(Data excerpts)
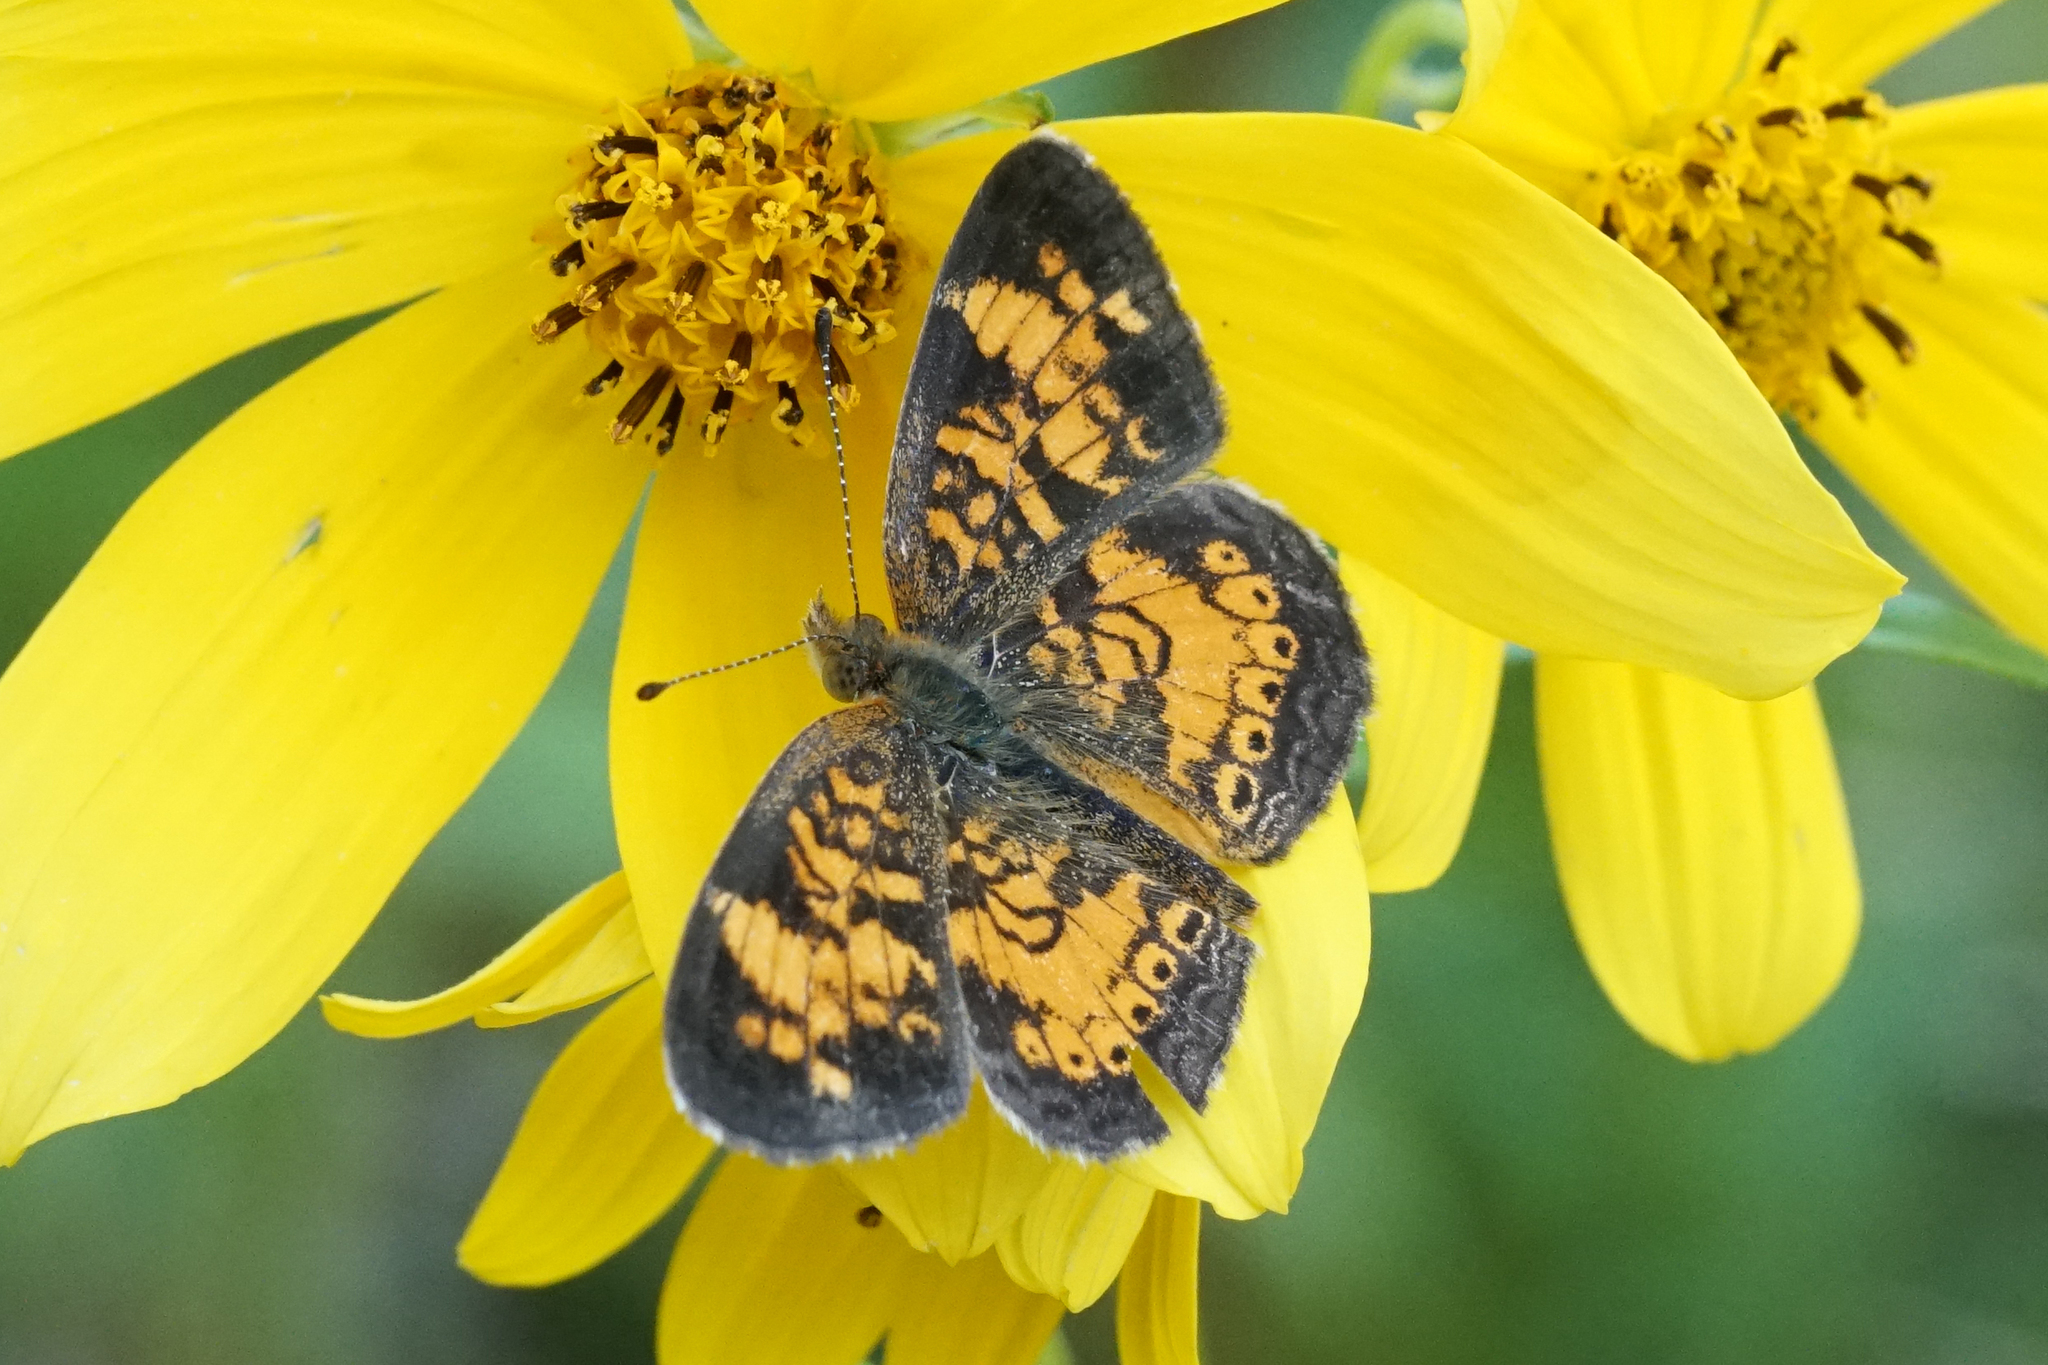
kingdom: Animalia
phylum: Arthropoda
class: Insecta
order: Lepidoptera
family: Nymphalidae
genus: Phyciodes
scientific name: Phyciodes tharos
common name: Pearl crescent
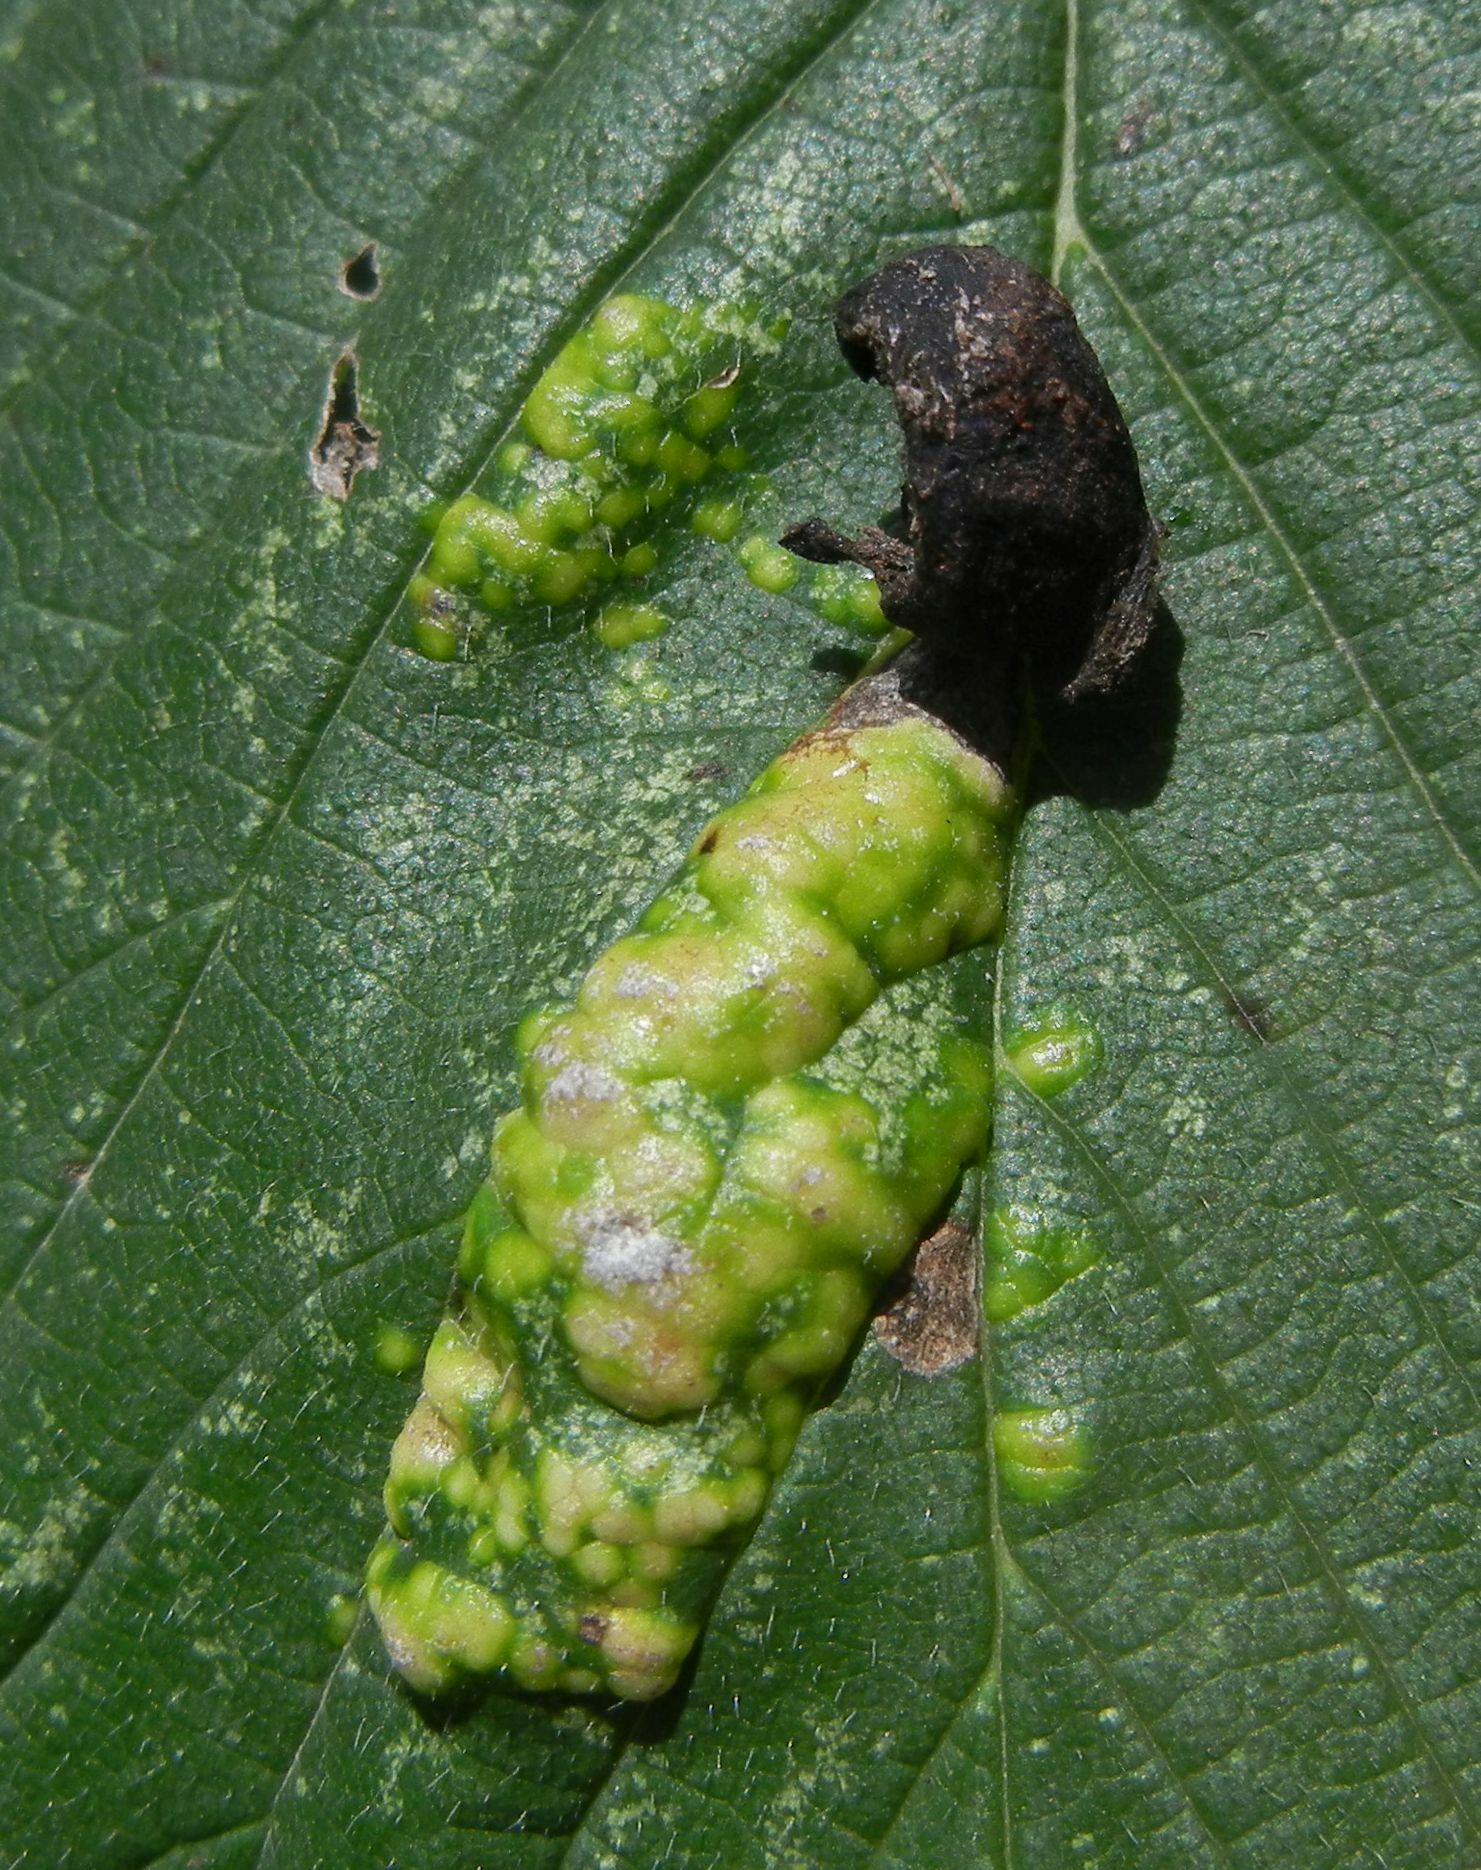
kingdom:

→ Written instruction: Please give these lines again with every "common name" swapped for "vernacular name" and nothing else changed, leaving out the pictures.

→ Written solution:
kingdom: Animalia
phylum: Arthropoda
class: Insecta
order: Lepidoptera
family: Nymphalidae
genus: Phyciodes
scientific name: Phyciodes tharos
vernacular name: Pearl crescent
kingdom:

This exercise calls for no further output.